- _EXERCISES TO COMPLETE_:
1 – Name every person mentioned in the blog post below about Lucas Samaras' Boxes.
2 – Reproduce word for word the section of the blog post below about Lucas Samaras' Boxes that starts with the words "Cahiers d'Art Institute" and ends after "a catalogue raisonné.".

- _SUPPLIED PASSAGE_:

--------

Cahiers d'Art Institute Blog

December 9, 2020 11:16 AM

231_1.jpg
Untitled (Shoe Box), 1965
Mixed media
10 1/2 x 15 1/2 x 11 in. (26.7 x 39.4 x 27.9 cm)
Photo courtesy Berardo Collection Museum

By David Grosz, President of Artifex Press


This is the second in a series of blog posts in which Artifex Press staff members delve deeper into the artworks they are researching, sharing insights and discoveries gleaned during the intensive process of assembling a catalogue raisonné.


Last week, my colleague Christine Lee wrote about the art of Lee Ufan, which she described as “charged with a quiet but vibrant energy." This week, tasked with describing Lucas Samaras’ iconic Boxes, I couldn’t have a more different challenge. After all, the Boxes are nothing if not loud and cacophonous, overflowing with strange objects and dark humor, evoking a raucous party gone bonkers sometime pre-dawn.

Above, for example, is Untitled (Shoe Box) from 1965.

--------

- _RECORDED INFORMATION_:
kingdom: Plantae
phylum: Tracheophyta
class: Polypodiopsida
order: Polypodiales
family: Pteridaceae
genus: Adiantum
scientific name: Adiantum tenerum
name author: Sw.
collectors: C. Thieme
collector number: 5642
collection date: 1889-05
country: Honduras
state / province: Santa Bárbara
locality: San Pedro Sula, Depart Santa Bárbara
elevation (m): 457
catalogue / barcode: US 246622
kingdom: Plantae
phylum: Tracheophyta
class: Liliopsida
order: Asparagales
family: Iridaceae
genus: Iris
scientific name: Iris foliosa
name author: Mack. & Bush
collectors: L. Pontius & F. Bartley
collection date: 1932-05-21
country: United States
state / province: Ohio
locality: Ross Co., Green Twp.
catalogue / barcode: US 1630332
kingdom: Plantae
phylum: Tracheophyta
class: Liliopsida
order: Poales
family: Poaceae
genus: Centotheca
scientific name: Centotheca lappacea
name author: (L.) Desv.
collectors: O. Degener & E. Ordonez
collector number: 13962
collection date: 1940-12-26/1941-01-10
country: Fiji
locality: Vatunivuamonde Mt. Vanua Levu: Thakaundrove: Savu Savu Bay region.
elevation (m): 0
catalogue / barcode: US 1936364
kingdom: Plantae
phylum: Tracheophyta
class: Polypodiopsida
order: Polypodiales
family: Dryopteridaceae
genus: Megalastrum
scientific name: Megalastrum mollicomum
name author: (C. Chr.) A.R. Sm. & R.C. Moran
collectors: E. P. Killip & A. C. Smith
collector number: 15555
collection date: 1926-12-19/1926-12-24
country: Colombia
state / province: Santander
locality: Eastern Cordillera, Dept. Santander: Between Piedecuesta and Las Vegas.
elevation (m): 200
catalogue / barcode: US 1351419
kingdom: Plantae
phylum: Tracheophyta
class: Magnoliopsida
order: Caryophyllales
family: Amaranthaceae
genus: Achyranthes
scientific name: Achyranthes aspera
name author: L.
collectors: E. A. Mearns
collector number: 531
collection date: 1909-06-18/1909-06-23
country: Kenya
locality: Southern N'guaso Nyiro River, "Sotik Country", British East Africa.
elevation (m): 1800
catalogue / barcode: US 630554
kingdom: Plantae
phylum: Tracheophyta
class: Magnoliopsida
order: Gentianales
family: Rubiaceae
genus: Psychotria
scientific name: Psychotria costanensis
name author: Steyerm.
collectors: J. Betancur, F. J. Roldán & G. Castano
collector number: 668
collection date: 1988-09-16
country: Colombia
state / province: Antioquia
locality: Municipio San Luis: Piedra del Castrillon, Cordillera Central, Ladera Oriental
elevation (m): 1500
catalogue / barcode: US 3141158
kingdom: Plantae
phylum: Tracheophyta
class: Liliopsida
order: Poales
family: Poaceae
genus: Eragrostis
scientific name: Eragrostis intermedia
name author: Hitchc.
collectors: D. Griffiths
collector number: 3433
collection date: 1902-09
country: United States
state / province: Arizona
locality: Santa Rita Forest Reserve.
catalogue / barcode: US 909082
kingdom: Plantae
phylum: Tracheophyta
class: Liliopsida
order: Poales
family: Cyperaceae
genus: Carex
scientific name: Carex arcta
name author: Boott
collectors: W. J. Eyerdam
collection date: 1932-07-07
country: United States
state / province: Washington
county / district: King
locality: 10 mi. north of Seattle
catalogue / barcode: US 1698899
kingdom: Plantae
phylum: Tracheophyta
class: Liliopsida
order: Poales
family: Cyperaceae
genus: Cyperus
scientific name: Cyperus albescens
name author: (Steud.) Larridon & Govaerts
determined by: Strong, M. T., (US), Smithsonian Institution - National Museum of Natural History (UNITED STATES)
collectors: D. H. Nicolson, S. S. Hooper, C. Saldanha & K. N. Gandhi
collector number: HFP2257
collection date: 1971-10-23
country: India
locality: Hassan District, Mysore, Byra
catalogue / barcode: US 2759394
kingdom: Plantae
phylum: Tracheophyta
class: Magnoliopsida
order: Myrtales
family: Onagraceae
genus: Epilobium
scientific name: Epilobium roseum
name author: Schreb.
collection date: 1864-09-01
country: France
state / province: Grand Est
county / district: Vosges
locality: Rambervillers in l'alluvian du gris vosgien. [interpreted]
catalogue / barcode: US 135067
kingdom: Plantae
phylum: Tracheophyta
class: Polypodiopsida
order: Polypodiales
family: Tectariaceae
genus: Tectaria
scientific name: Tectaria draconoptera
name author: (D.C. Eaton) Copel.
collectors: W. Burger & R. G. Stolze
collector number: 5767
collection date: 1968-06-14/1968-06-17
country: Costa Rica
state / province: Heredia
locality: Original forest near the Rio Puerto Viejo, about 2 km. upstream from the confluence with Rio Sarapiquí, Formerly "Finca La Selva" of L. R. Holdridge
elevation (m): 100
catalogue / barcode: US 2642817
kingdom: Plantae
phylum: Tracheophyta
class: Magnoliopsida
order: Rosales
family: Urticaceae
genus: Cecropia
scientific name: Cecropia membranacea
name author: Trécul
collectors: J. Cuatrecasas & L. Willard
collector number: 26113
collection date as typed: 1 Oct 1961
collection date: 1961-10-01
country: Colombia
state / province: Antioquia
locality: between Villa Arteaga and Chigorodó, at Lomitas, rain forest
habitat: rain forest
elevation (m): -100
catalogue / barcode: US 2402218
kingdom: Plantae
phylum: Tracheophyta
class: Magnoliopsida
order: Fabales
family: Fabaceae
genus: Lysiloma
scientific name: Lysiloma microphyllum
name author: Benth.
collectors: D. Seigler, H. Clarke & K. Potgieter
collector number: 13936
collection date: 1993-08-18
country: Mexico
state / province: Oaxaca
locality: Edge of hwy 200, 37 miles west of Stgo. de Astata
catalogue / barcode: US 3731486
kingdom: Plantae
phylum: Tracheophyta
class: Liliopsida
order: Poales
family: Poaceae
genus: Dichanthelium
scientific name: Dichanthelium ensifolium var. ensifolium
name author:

--------

- _THE RESULTS_:
1 –
David Grosz
Christine Lee
Lee Ufan
Lucas Samaras

2 –
Cahiers d'Art Institute Blog

December 9, 2020 11:16 AM

231_1.jpg
Untitled (Shoe Box), 1965
Mixed media
10 1/2 x 15 1/2 x 11 in. (26.7 x 39.4 x 27.9 cm)
Photo courtesy Berardo Collection Museum

By David Grosz, President of Artifex Press


This is the second in a series of blog posts in which Artifex Press staff members delve deeper into the artworks they are researching, sharing insights and discoveries gleaned during the intensive process of assembling a catalogue raisonné.